▸ DATA TO PROCESS

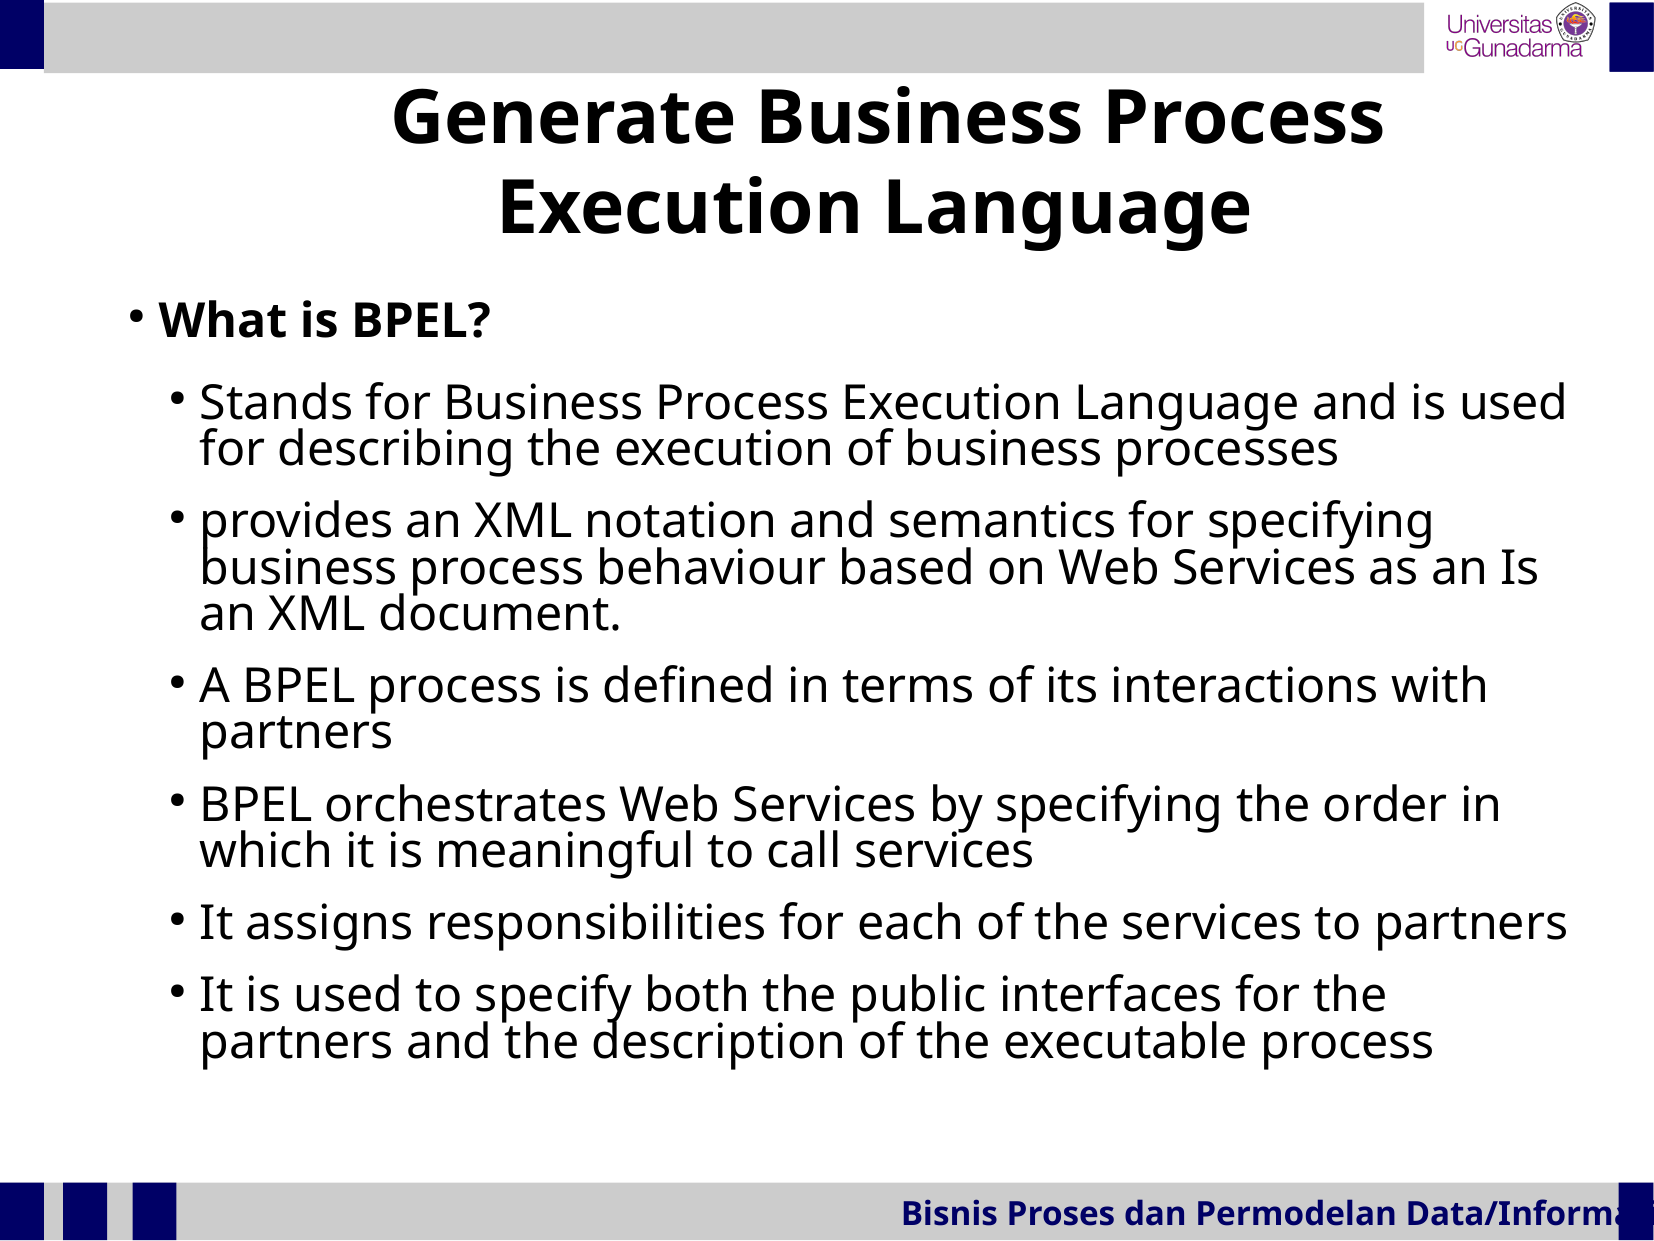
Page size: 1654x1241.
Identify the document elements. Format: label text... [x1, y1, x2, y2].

picture [1437, 2, 1610, 62]
title Generate Business Process Execution Language [179, 68, 1571, 249]
list What is BPEL? Stands for Business Process Execution Language and is used for describing the execution of business processes provides an XML notation and semantics for specifying business process behaviour based on Web Services as an Is an XML document. A BPEL process is defined in terms of its interactions with partners BPEL orchestrates Web Services by specifying the order in which it is meaningful to call services It assigns responsibilities for each of the services to partners It is used to specify both the public interfaces for the partners and the description of the executable process [102, 292, 1599, 1134]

▸ THE REQUEST
List each line of the records above that contains the word "document", treating uppercase and lowercase letters as distinct.

▸ RESPONSE
Identify the document elements. Format: label text... [x1, y1, x2, y2].
list What is BPEL? Stands for Business Process Execution Language and is used for describing the execution of business processes provides an XML notation and semantics for specifying business process behaviour based on Web Services as an Is an XML document. A BPEL process is defined in terms of its interactions with partners BPEL orchestrates Web Services by specifying the order in which it is meaningful to call services It assigns responsibilities for each of the services to partners It is used to specify both the public interfaces for the partners and the description of the executable process [102, 292, 1599, 1134]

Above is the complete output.